In-Workshop Tutorial

Title: Approaches to Off-Policy Evaluation in Large Action Spaces


Abstract


Off-policy evaluation (OPE) in contextual bandits has seen rapid adoption in real-world systems since it enables offline evaluation of new policies using only offline log data. Unfortunately, when the number of actions is large, existing OPE estimators – most of which are based on inverse propensity score (IPS) weighting – degrade severely and can suffer from extreme bias and variance. This foils the use of OPE in many applications such as recommender systems and search engines. In this tutorial, I will introduce a few recent approaches in OPE to dealing with large action spaces. First, I will focus on OPE of ranking policies and introduce an idea to reduce the variance by imposing some assumptions on user behavior and designing ranking-specific IPS estimators. I will also talk about an extension to the existing works by incorporating possibly diverse user behavior in the design of an estimator. Next, I will talk about a more general approach to dealing with large action spaces by leveraging action embeddings. I will show that a new estimator called Marginalized IPS, which utilizes action embeddings in defining the weight, provides substantial statistical benefits over conventional estimators. Finally, I will describe some remaining challenges and open questions in the relevant direction to encourage discussions in the workshop.

Outline (75min + QA)


  1. Quick Intro to Standard Off-Policy Evaluation (15min)

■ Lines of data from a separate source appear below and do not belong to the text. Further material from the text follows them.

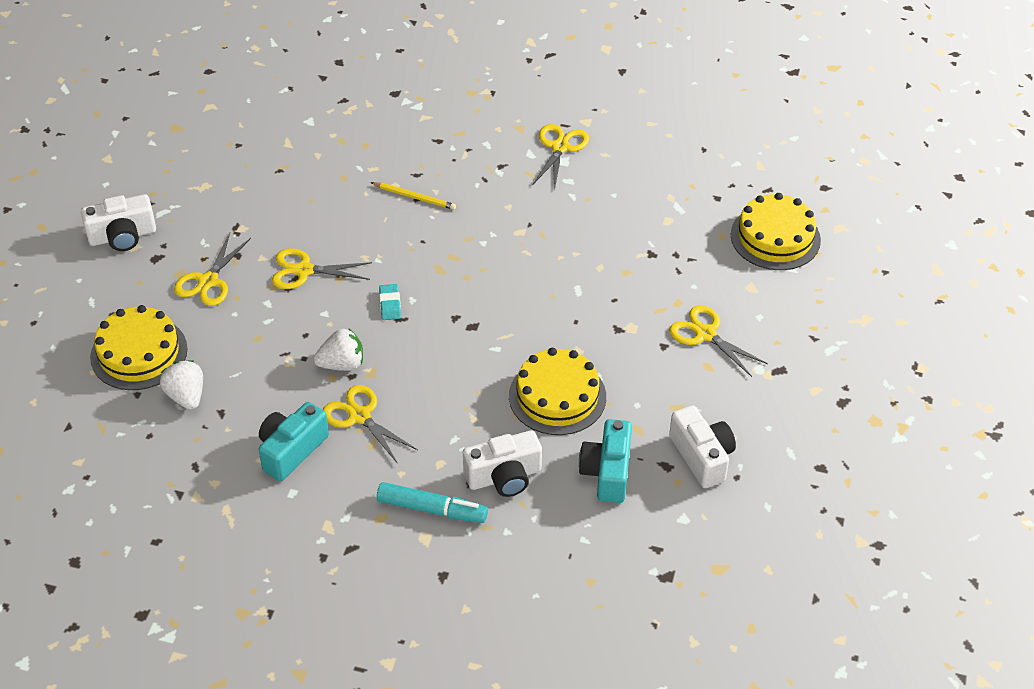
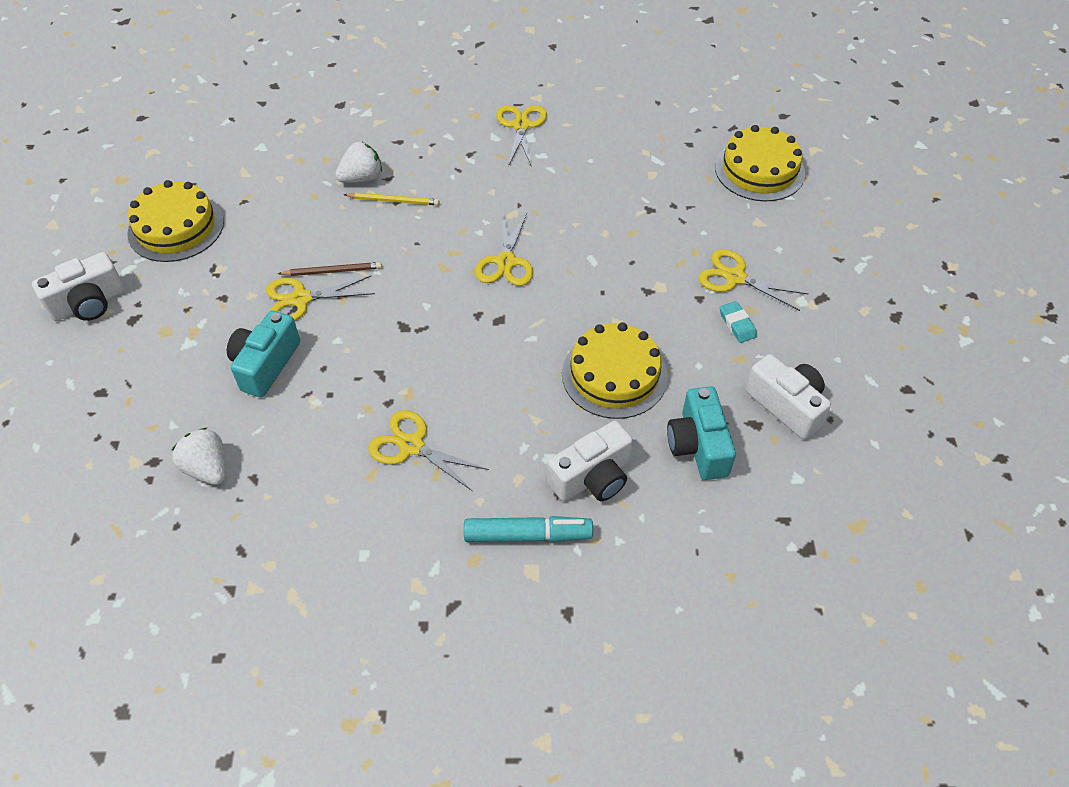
camera: 15 degrees left, 5 degrees up
(139, 353) = (139, 430): yellow cake -> yellow cake (176, 227)
(208, 281) = (198, 332): yellow scissors -> yellow scissors (506, 262)
(291, 450) = (347, 504): turquoise camera -> turquoise camera (265, 364)
(339, 251) = (332, 271): none -> brown pencil
(342, 364) = (373, 391): white strawberry -> white strawberry (362, 178)
(390, 304) = (404, 315): turquoise eraser -> turquoise eraser (737, 324)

    • Formulation of the statistical estimation problem and some benchmark estimators

  2. How should we perform an OPE of ranking policies? (30min)

    • Introducing assumptions on user behavior (aka click models)
      to optimize the bias-variance tradeoff of ranking-specific estimators

  3. How should we deal with more general large action spaces? (30min)

    • If we have some action features/embeddings, we can define the importance weight differently,
      enabling effective OPE even in large discrete action spaces

Presenter: Yuta Saito (Cornell University)

Yuta Saito is a Ph.D. student in the Department of Computer Science at Cornell University, advised by Prof. Thorsten Joachims. His current research focuses on off-policy evaluation of bandit algorithms and fairness in ranking. Some of his recent works have been published at top-tier conferences, including ICML, NeurIPS, KDD, SIGIR, RecSys, and WSDM. He has recently won the Best Paper Runner-Up Award at WSDM 2022 and co-lectured tutorials on counterfactual evaluation at RecSys’21 and KDD’22. He is the main developer of the Open Bandit Pipeline package and has named in the list of Forbes JAPAN 30 Under 30 2022.